The new AT&T design for open carrier-grade routing covers systems ranging from single line card devices to large hardware clusters. The design taps Broadcom's Jericho2 chip.

AT&T has introduced an ambitious open design for a distributed, disaggregated chassis that hardware makers can use to build service provider-class routers ranging from single line card systems to large clusters of routing hardware.

AT&T recently submitted the specs for its white box architecture to the Open Compute Project, an initiative to share with the general IT industry designs for server and data center components. The AT&T design builds a router chassis around Broadcom's StrataDNX Jericho2 system-on-a-chip for Ethernet switches and routers.

AT&T has been a leading advocate of open, disaggregated hardware to reduce CapEx costs. It plans to use the new design for edge and core routers that comprise its global Common Backbone. The CBB is the network that handles the service provider's IP traffic.

Also, AT&T plans to use the Jericho2 chip in its design to power 400 Gbps interfaces for the carrier's next-generation 5G wireless network services.

For several years, AT&T has advocated for an open disaggregated router, which means the hardware is responsible only for data traffic while its control plane runs in separate software.

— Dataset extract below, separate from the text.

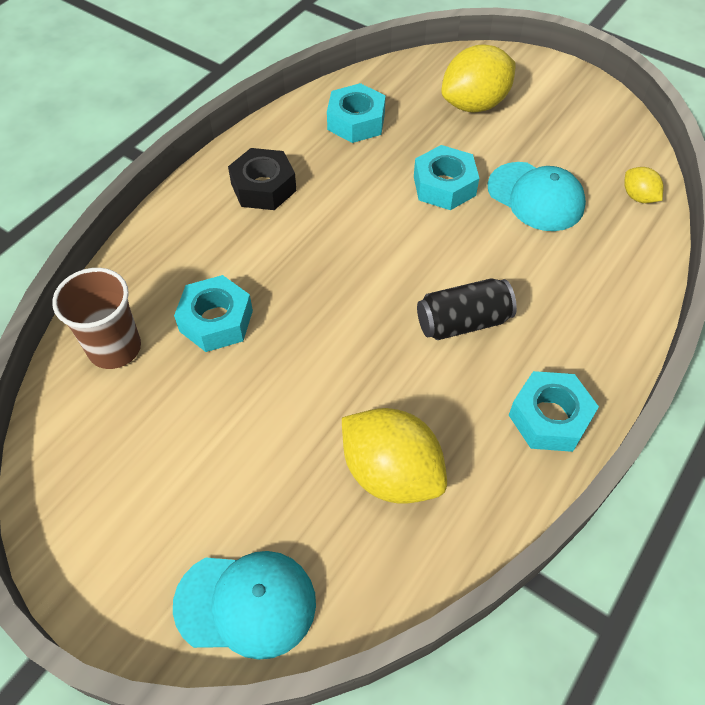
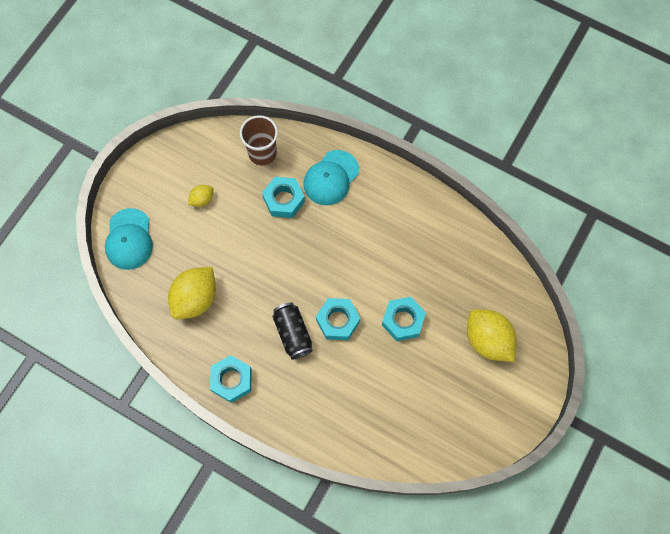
camera: 85 degrees right, 15 degrees up
black nut [228,148,296,210] -> none
turquoise nut [327,83,386,143] -> turquoise nut moved to [316,298,360,340]
turquoise cap [488,162,586,231] -> turquoise cap moved to [304,150,359,205]
yellow lemon [624,167,664,203] -> yellow lemon moved to [188,185,213,207]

Therefore, AT&T's new design specs are not a surprise.

"What is indeed interesting is that they are taking the approach to all router use cases including high-performance, high-capacity routing using this distributed chassis scale-out approach," Rajesh Ghai, an analyst at IDC, said.

AT&T design committed to hardware neutrality

AT&T's hardware-agnostic design is ambitious because its use in carrier-class routing would require a new approach to procuring, deploying, managing and orchestrating hardware, Ghai said. "I know they have tried [to develop that approach] in the lab over the past year with a startup."

Whether hardware built on AT&T specs can find a home outside of the carrier's data centers remains to be seen.

"AT&T's interest in releasing the specs for everyone is to drive adoption of the open hardware approach by other SPs [service providers] and hence drive a new market for disaggregated routers," Ghai said. "But this requires sophistication on the part of the SP that few have. So, we'll have to see who jumps in next."

At the very least, vendors know the specifications they must meet to sell router software to AT&T, Ghai said.

AT&T's design specifies three key building blocks for router clusters. The smallest is a line card system that supports 40 100 Gbps ports, plus 13 400 Gbps fabric-facing ports. In the middle is a line card system supporting 10 400 Gbps client ports, plus 13 400 Gbps fabric-facing ports.

For the largest systems, there is a fabric device that supports 48 400 Gbps ports. AT&T's specs also cover a fabric system with 24 400 Gbps ports.

AT&T has taken a more aggressive approach to open hardware than rival Verizon. The latter has said it would run its router control plane in the cloud and use it to manage devices from Cisco and Juniper Networks, Ghai said.